Cracked glass beads, pieces of melted glass and glass “teardrops” are among the remains of the glass workshop, which operated approx. 2 thousand years ago on Mount Grojec in Żywiec. It could be the oldest facility of this type in Poland.
There is little evidence that glass was produced and processed in prehistory in the Polish territory. This type of activity flourished only in the Middle Ages. “Therefore, our findings are very important,” emphasised leader of excavations at Mount Grojec, Dr. Tomasz Gralak from the Institute of Archaeology, University of Wroclaw.
Mount Grojec, now covered with forest, is a frequent destination for residents of Żywiec and many tourists. “The mountain is located centrally in Żywiec Valley and offers a great view of the area. Probably for this reason a settlement was established here more than 2.5 thousand years ago,” said Dr. Gralak.
Research shows that people inhabited the slopes of the mountain from the 6th-5th century BC until the turn of the eras. This is evidenced by the characteristic forms of discovered objects. The remains of intense economic activity date back to the end of this long period. Archaeologists have discovered numerous furnaces, some of which could have been used for metal and glass processing.
“It was here that half-processed material in the form of lumps of raw glass or metal bars was delivered and finished items were made,” said Dr. Gralak.
Glass objects discovered in the vicinity of the furnaces drew particular attention of researchers. Only few and uncertain traces of glass processing in such early periods in our lands are known so far, according to the archaeologist.
In addition to furnaces, scientists have discovered slag glass, i.e. heavily melted lumps of glass, which are waste products of the workshop’s activity. There were also broken fragments of lumps of raw glass (half-product supplied from glassworks). Archaeologists also found glass “tears”, another type of production waste.
Not many fragments of objects and glass waste were discovered – emphasised the archaeologist. But they illustrate the full course of the process.
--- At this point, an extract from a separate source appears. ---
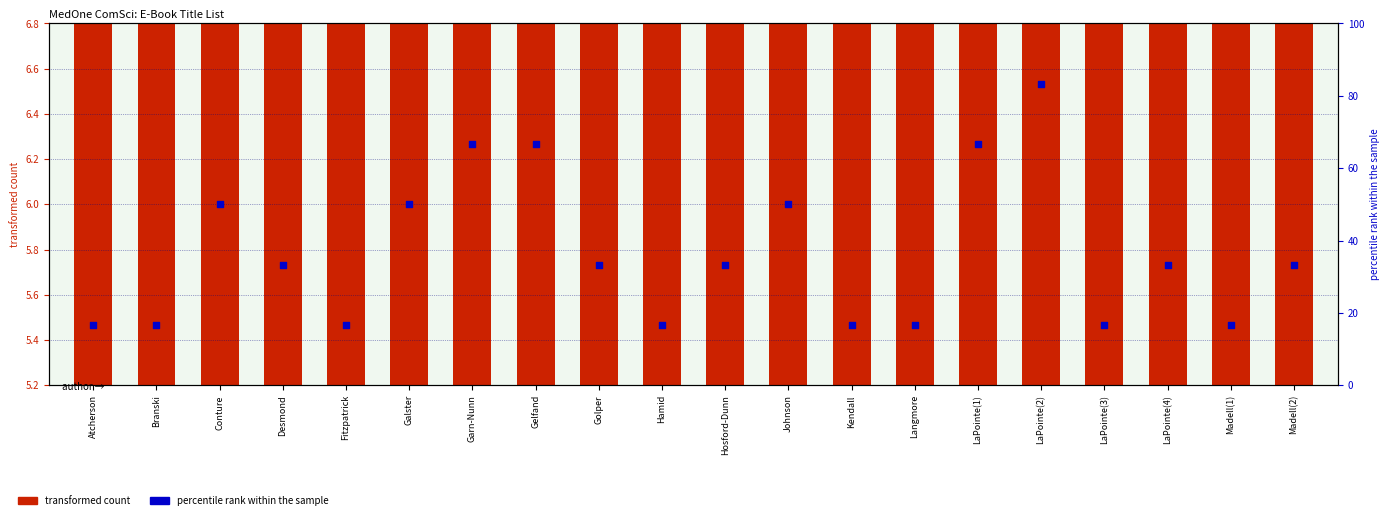

Which series has the widest spread of Y values?

percentile rank within the sample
It is concluded by the discovered finished products, such as blue-purple beads, and cracked pieces – those that were made with defects by the ancient glassmakers.
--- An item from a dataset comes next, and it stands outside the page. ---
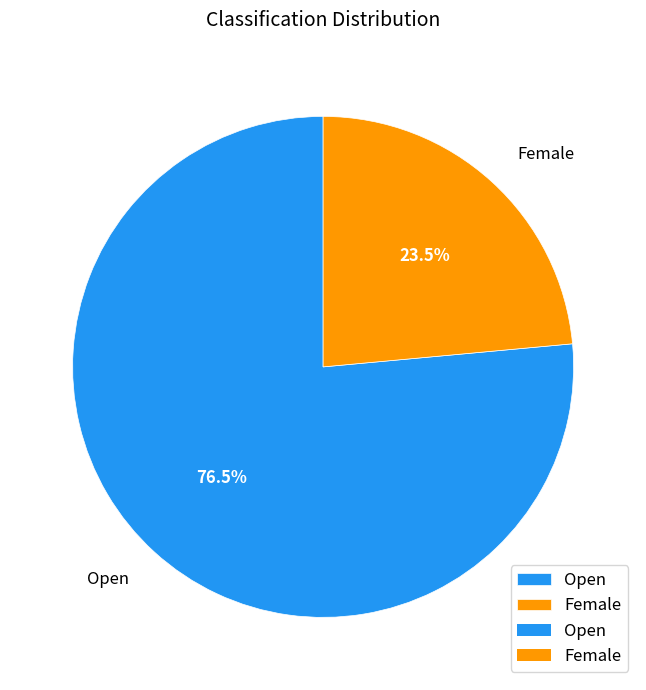

Which category accounts for the majority?

Open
The fact that the studied site was a workshop is further evidenced by the discovery in the form of a large well-cistern dug nearby. Water was in fact necessary in the course of metalworking. There are crucibles, which were used for melting bronze, as well as the stone grinders needed to form the objects at the final stage. It can not be excluded that some of these objects were also used in the production of glass beads. This, however, can only be confirmed by further expert analysis – reserved the archaeologist.